▸ Given information:
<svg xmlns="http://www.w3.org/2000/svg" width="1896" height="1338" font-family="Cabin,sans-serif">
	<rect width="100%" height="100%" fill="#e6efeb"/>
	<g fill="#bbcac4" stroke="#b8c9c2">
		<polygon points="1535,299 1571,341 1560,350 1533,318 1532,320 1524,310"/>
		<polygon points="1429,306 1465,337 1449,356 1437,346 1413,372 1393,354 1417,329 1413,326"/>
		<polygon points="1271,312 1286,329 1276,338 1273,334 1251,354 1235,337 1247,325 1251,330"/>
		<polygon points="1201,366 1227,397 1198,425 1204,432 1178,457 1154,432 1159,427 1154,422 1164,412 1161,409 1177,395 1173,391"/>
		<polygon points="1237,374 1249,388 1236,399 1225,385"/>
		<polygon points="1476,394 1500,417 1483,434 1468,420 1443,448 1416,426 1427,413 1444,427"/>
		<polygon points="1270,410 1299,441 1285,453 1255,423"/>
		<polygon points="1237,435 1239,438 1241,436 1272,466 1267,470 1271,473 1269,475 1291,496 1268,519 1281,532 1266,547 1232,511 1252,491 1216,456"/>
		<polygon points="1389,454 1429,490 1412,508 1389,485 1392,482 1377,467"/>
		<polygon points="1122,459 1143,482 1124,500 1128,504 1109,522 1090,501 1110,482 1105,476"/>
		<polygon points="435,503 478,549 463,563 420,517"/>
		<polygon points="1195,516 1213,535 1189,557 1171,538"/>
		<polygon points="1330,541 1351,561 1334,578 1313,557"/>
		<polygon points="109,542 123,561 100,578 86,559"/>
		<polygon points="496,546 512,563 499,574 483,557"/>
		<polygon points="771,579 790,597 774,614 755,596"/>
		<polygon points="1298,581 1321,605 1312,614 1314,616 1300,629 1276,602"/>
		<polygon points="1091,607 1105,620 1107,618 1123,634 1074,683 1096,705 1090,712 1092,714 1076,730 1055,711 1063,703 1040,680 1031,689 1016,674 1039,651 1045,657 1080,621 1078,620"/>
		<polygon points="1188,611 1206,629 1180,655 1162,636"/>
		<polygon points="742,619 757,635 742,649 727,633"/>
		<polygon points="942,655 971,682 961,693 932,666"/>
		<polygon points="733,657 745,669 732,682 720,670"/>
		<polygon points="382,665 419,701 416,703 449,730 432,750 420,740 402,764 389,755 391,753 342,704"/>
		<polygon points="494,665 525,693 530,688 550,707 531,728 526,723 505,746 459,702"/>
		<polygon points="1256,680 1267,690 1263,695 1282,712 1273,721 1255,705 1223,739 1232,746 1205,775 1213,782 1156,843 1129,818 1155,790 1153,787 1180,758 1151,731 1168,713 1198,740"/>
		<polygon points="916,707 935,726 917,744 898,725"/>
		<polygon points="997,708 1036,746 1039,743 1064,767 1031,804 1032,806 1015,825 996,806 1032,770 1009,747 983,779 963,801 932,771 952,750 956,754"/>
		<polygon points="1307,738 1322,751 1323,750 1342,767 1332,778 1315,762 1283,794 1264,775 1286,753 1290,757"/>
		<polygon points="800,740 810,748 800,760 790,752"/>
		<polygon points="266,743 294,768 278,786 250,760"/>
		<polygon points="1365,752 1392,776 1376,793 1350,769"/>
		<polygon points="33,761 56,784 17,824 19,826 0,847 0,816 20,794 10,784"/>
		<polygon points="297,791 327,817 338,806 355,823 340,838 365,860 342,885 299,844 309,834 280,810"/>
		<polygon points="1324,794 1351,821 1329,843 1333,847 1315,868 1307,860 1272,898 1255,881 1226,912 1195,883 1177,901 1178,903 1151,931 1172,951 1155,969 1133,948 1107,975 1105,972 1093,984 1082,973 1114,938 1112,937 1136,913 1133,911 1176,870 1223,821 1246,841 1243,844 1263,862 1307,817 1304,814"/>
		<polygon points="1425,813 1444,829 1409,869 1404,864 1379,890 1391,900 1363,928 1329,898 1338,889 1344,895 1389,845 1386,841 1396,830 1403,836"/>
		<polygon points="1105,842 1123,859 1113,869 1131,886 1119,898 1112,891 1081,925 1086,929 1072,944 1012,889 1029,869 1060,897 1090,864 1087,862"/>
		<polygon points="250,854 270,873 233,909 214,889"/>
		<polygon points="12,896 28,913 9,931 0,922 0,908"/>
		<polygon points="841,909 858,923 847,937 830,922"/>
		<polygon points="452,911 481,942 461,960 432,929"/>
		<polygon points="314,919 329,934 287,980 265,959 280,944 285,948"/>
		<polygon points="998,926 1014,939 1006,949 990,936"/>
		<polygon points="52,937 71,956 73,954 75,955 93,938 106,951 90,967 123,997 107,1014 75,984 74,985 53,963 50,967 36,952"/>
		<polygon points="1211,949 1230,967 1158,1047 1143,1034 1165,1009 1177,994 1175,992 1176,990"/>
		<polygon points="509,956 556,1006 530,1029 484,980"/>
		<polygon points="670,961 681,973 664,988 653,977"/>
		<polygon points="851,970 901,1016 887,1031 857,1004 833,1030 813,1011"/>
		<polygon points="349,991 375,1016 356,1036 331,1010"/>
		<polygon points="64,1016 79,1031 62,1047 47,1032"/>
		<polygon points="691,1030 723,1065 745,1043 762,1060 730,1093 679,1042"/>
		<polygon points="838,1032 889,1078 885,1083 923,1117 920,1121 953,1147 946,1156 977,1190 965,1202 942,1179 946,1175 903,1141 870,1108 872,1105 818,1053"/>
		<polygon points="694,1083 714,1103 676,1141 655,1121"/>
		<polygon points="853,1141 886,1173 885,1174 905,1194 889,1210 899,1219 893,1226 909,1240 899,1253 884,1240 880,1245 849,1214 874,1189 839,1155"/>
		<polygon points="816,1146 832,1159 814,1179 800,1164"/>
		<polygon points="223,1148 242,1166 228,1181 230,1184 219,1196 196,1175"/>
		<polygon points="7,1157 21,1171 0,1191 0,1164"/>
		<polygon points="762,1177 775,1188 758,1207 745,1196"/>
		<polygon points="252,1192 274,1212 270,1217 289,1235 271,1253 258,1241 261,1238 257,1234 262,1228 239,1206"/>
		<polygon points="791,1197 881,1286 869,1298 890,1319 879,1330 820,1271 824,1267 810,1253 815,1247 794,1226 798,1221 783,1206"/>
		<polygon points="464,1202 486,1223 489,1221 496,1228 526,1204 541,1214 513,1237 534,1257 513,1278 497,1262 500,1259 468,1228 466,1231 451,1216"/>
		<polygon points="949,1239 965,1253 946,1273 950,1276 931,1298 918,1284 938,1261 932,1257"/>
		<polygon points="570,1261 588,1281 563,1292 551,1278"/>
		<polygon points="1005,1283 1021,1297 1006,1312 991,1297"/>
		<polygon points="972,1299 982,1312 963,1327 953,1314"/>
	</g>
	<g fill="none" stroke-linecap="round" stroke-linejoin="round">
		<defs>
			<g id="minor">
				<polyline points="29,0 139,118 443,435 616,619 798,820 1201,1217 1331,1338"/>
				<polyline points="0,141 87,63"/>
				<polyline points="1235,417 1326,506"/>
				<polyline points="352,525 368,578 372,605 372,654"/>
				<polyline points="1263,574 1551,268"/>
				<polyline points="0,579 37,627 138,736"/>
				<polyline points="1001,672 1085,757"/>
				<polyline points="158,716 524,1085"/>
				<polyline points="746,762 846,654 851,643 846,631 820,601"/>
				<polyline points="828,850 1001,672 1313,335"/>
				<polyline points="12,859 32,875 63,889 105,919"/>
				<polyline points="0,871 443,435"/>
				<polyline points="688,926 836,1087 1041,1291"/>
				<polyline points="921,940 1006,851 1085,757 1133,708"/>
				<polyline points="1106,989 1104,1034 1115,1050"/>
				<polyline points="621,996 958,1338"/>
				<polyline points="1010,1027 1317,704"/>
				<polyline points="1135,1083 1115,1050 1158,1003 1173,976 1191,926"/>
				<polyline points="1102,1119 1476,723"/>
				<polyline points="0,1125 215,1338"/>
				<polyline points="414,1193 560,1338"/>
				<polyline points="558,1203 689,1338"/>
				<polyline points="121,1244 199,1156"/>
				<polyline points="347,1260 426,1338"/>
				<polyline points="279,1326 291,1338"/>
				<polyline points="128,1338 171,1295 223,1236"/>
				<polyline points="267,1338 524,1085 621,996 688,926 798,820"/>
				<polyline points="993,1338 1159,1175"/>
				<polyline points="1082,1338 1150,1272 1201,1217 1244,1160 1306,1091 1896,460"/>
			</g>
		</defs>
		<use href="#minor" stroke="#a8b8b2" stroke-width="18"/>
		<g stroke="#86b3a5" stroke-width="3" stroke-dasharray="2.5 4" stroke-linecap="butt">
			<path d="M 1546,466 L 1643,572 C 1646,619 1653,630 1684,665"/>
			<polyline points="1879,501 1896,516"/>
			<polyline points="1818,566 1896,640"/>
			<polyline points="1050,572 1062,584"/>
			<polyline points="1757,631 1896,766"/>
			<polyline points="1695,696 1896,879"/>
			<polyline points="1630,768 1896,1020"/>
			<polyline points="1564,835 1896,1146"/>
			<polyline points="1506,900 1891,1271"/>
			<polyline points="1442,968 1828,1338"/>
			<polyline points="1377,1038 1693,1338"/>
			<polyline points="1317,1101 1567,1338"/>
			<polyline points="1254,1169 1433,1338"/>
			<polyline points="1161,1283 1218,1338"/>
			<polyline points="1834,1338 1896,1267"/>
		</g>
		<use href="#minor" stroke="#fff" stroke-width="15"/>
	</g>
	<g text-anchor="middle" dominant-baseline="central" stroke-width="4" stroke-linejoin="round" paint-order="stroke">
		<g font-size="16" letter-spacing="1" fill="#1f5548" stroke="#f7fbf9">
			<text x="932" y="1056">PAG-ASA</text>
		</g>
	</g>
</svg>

--

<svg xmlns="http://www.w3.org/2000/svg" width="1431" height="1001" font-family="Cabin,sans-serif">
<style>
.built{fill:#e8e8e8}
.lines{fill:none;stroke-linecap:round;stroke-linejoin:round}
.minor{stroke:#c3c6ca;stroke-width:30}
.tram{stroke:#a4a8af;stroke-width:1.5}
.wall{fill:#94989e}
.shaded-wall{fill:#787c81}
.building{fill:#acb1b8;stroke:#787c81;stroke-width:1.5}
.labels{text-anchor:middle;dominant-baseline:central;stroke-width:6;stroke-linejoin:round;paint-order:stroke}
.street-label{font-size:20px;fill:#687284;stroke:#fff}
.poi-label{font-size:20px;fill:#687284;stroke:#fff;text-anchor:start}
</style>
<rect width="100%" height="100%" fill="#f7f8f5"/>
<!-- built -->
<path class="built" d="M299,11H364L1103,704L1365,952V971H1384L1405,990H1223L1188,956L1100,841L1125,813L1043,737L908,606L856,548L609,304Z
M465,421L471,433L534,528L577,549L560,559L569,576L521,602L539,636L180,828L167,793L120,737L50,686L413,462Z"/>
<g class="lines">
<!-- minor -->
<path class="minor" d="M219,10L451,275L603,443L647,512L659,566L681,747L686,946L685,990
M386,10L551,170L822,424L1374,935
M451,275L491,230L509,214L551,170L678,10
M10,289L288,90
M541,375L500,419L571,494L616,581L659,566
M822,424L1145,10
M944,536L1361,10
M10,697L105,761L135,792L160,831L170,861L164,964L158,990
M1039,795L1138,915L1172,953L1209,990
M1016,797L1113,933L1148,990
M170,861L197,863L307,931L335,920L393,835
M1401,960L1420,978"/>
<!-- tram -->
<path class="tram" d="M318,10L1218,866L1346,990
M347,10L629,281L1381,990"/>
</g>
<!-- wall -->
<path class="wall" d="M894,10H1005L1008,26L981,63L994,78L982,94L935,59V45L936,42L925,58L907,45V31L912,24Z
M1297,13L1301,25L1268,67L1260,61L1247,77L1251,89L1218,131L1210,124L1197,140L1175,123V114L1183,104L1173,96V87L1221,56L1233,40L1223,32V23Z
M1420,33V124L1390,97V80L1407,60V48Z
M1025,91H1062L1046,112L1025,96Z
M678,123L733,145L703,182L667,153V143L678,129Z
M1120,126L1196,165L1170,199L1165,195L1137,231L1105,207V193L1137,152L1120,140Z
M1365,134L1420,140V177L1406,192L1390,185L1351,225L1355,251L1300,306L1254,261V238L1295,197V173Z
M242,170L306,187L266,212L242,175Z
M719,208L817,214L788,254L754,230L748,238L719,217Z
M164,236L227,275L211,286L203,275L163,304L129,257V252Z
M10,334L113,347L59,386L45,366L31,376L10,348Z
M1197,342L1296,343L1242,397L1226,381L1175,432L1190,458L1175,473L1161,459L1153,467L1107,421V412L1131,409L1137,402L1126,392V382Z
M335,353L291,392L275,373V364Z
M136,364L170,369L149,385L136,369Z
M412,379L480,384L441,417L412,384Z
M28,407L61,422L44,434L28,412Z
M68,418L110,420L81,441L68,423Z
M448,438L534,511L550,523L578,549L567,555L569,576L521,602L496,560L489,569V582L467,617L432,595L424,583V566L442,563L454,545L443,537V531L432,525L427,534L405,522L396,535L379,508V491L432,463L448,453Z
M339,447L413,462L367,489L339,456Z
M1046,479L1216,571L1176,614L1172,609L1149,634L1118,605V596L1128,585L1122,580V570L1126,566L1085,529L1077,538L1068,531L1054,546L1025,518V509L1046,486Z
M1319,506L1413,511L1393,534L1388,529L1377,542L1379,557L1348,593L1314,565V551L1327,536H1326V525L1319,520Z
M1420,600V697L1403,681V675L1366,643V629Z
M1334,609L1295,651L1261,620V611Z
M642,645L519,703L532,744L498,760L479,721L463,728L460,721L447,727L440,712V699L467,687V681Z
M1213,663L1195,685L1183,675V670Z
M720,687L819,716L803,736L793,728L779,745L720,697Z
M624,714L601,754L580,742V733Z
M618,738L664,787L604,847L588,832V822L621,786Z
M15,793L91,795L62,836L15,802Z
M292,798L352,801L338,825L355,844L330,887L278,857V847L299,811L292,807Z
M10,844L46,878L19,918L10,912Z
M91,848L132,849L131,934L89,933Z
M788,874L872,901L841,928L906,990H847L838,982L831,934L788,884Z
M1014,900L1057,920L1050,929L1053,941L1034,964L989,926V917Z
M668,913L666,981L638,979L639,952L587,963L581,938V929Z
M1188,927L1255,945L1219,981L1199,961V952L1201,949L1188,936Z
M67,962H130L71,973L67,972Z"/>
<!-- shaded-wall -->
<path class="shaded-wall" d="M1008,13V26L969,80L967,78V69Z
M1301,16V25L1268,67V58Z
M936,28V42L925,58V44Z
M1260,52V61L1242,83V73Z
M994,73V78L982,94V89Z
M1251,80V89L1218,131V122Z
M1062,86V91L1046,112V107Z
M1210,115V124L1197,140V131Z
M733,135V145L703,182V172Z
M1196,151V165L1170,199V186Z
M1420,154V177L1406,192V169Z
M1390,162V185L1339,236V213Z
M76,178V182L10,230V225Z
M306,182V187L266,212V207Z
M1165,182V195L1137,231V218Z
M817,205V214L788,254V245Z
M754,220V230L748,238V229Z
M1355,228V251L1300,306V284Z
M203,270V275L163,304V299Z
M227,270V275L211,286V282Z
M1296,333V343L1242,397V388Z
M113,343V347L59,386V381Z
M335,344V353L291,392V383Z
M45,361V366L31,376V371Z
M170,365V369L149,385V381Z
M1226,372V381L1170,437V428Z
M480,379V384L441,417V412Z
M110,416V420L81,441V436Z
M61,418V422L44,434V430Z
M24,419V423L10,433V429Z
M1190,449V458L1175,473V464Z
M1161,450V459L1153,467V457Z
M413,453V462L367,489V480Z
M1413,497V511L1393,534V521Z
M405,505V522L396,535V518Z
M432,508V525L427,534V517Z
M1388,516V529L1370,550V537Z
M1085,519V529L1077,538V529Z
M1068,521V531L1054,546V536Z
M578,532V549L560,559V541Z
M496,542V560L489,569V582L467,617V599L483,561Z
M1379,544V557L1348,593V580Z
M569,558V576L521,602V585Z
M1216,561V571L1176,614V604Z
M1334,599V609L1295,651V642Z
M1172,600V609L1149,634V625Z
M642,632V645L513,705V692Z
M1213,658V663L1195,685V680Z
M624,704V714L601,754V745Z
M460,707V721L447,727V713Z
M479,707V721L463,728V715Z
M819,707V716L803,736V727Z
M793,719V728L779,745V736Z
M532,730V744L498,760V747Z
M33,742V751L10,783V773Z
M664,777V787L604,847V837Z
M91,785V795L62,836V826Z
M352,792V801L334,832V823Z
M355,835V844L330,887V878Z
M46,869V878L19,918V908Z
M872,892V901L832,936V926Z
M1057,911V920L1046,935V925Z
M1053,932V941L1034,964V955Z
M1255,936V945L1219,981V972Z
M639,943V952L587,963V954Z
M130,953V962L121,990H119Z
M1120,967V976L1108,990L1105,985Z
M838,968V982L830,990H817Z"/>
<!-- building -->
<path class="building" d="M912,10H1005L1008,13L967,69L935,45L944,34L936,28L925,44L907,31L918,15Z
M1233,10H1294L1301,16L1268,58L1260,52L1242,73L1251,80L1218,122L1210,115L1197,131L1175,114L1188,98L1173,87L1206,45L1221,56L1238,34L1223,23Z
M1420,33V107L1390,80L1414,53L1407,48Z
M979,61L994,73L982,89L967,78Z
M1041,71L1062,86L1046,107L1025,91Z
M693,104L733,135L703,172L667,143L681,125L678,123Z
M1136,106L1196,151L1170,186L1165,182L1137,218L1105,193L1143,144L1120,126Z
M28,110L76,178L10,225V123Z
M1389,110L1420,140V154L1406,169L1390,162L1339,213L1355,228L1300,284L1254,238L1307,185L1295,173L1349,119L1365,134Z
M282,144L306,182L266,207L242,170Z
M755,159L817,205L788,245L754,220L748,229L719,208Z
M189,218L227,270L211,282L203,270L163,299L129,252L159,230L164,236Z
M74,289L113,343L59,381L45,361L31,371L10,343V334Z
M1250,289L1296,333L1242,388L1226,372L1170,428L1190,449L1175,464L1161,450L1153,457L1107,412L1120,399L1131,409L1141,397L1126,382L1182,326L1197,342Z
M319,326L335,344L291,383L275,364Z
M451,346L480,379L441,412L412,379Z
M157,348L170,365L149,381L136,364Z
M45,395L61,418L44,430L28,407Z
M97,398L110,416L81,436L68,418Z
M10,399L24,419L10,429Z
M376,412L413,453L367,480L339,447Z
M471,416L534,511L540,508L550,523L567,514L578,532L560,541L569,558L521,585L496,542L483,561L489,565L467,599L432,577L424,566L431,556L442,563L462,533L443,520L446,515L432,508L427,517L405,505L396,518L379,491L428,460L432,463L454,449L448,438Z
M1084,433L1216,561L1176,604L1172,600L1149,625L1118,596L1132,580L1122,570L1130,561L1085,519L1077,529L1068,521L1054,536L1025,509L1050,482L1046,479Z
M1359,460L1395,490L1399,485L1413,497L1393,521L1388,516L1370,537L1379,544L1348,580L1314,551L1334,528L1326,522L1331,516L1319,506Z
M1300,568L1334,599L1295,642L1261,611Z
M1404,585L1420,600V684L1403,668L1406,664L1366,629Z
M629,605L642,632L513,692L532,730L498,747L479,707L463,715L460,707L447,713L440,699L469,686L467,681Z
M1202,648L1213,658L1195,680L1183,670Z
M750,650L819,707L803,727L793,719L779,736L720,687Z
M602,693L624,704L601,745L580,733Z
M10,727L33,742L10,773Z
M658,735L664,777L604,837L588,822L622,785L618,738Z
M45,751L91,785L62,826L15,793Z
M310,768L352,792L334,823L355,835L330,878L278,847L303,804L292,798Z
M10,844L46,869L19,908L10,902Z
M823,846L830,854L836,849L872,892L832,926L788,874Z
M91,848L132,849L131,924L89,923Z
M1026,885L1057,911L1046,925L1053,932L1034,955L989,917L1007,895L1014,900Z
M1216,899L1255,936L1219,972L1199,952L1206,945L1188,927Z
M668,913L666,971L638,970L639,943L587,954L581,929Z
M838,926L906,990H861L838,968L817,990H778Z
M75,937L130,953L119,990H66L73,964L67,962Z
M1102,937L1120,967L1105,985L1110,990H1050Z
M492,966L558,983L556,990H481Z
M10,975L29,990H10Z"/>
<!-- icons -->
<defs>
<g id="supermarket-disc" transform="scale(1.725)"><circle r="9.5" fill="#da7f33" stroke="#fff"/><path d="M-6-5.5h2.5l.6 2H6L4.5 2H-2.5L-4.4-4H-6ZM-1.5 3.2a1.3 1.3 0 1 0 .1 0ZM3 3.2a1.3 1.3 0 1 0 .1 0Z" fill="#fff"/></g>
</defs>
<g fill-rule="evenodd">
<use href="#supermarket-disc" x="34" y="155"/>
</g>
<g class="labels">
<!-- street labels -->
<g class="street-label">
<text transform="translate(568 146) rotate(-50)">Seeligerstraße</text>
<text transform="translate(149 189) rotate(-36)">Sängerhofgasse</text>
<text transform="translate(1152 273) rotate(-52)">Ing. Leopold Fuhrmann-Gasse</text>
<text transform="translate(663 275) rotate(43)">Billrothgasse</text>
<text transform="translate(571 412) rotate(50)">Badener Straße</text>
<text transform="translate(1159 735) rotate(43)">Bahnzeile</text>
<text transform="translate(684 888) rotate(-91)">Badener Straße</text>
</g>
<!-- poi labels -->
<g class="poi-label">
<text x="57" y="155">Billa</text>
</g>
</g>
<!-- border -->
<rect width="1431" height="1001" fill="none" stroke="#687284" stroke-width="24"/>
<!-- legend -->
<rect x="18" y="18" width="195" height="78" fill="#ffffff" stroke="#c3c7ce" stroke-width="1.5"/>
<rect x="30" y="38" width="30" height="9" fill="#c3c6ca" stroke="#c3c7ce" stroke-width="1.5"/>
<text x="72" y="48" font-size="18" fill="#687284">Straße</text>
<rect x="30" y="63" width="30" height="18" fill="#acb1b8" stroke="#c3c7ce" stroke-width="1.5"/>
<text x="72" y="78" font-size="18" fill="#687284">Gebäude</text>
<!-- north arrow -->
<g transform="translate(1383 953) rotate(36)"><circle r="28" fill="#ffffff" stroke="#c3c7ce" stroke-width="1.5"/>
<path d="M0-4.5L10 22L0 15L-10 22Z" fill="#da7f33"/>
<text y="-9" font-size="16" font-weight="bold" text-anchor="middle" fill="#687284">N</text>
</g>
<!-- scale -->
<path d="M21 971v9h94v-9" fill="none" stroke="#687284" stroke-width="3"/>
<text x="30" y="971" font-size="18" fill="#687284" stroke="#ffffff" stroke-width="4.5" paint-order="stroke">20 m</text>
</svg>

▸ What is expected:
Copy out every line from the records that has the word "lines".

▸ Result:
.lines{fill:none;stroke-linecap:round;stroke-linejoin:round}
<g class="lines">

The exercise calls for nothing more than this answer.